The implicit thinking is that most nations have depleted their fire-power in battling the after-effects of the contagion caused by the US subprime crisis. However, as a collective, they would have better chances to make up this policy deficit.
Lagarde’s call was preceded by a similar appeal by World Bank president Robert Zoellick, though phrased more candidly: “Hope these meetings will highlight that they can hang together or all hang separately.”
Both were speaking at their customary press briefing ahead of the launch of the annual meetings of IMF and the World Bank.
Lagarde, who in the run-up to the meetings has been blunt about her understanding about what needs to be done, put forth a four-part action plan that she called the “4 Rs” —reforms, repair, rebalancing and rebuilding.
To begin with, efforts have to be undertaken to repair the balance sheets of some of the advanced economies as well as banks. According to her, it was imperative to reform the financial sector and locate sources of growth that were inclusive—to protect the less privileged during the structural adjustment that will have to be undertaken.
Alluding to China, Lagarde also spoke about the need to effect a rebalancing between surplus (such as China) and deficit (such as the US) economies alongside a similar shift between public and private sectors.
Careful to avoid any direct references to any particular country, she reiterated her desire to forge a consensus among finance ministers, some of whom began to assemble in the US capital on Thursday. “(It’s) not just a problem of advanced economies, but concerns everyone,” she said. “We’re in this together and can pull out of it together. There is a path for recovery, though it is narrower than what it was three years ago.”
She reiterated that the outlook for the world economy was entering a “dangerous phase”—the third such warning from IMF in as many days.
She also emphasized that the required policy decisions would take time—and thereby test the patience of the markets—as they need the approval of democratic institutions.
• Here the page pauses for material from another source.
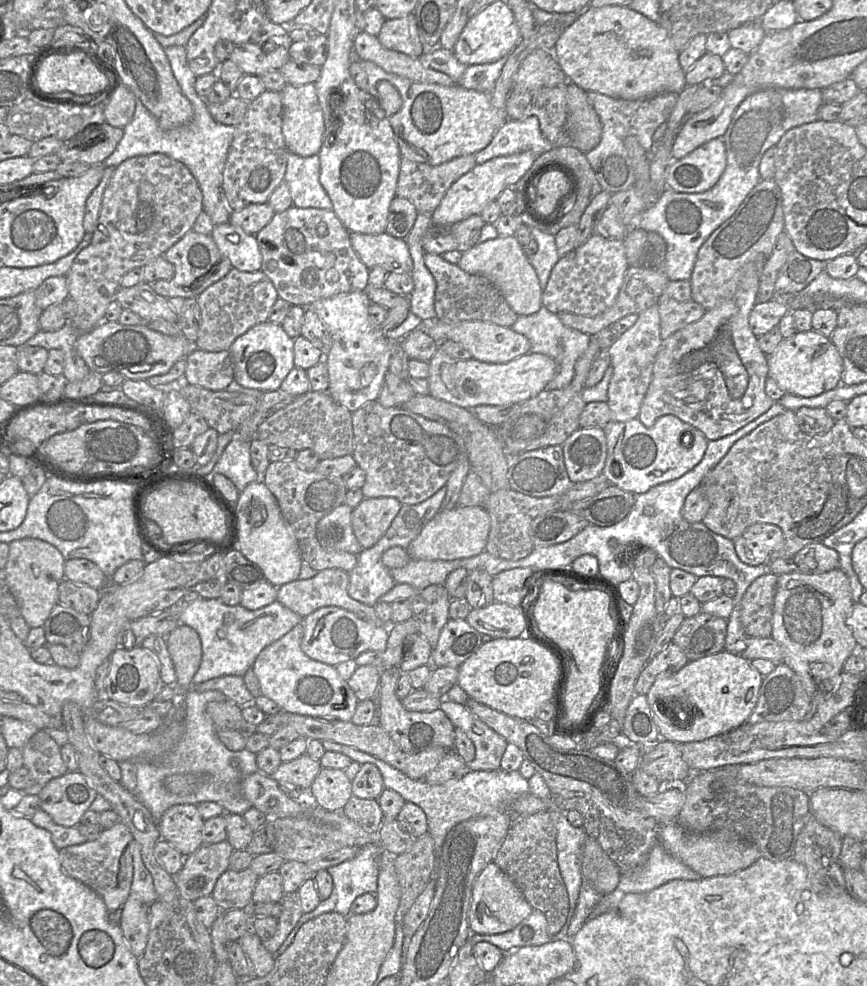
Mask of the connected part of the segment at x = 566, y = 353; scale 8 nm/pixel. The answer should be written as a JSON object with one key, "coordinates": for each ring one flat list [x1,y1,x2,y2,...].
{"coordinates":[[542,307,534,314,519,315,512,329,525,335,530,341,530,352,541,353,552,358,558,365,554,378,546,385,546,390,563,389,567,387,574,377,576,361,589,347,592,336,579,330,566,326,559,316]]}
Lagarde said she was optimistic as several countries, particularly in Europe, had demonstrated their commitment to take hard-nosed decisions to address the economic crisis.
Earlier, Zoellick, while making a similar appeal for consensus, argued that countries should avoid the temptation of resorting to protectionism as global demand drops.
Maintaining that “nobody would be immune” from a possible global economic upheaval, he made an appeal to evolve a collective stand to fend off another global crisis.
However, he may have stirred up a potential controversy when he brushed off suggestions for a change in the leadership of the Bretton Woods twins—which by convention are held by leaders from Europe and the US.
Saying that it was an important way for the US to stay engaged with multilateral institutions, Zoellick said: “It is a good thing for the US to have leadership in some of these institutions.”
Emerging market economies have been pushing for a change in this practice and allowing leadership to devolve to other countries too.